§ DIRECTIONS
A copy is needed of each line in the records that has the word "Bethesda".
........
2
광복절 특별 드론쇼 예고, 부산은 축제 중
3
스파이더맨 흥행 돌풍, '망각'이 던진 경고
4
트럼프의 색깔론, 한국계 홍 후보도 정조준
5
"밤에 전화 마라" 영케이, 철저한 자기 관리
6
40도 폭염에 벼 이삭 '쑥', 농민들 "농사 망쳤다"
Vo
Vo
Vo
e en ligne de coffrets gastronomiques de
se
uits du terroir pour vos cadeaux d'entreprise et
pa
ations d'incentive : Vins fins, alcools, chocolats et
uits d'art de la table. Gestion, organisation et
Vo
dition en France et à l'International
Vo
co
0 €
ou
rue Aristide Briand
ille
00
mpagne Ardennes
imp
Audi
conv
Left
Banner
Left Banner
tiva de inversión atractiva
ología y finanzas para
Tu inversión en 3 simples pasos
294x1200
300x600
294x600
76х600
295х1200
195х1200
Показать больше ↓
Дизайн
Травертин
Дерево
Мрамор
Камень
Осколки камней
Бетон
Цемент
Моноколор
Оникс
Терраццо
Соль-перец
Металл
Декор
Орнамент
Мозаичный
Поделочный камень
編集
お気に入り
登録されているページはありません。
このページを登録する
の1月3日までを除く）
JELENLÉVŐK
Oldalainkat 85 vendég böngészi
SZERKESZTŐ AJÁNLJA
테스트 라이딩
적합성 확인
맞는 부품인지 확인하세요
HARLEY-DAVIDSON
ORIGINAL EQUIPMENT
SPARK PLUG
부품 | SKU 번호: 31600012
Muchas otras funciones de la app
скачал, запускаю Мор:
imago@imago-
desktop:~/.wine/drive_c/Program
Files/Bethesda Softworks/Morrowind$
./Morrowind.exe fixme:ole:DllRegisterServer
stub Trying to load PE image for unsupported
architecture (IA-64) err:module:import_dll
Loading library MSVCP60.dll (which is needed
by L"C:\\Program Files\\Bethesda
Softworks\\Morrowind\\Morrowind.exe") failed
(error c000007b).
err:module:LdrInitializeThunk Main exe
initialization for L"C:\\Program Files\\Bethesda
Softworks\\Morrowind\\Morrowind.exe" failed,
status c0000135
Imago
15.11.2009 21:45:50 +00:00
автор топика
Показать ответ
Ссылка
........
§ SOLUTION BELOW
Files/Bethesda Softworks/Morrowind$
by L"C:\\Program Files\\Bethesda
initialization for L"C:\\Program Files\\Bethesda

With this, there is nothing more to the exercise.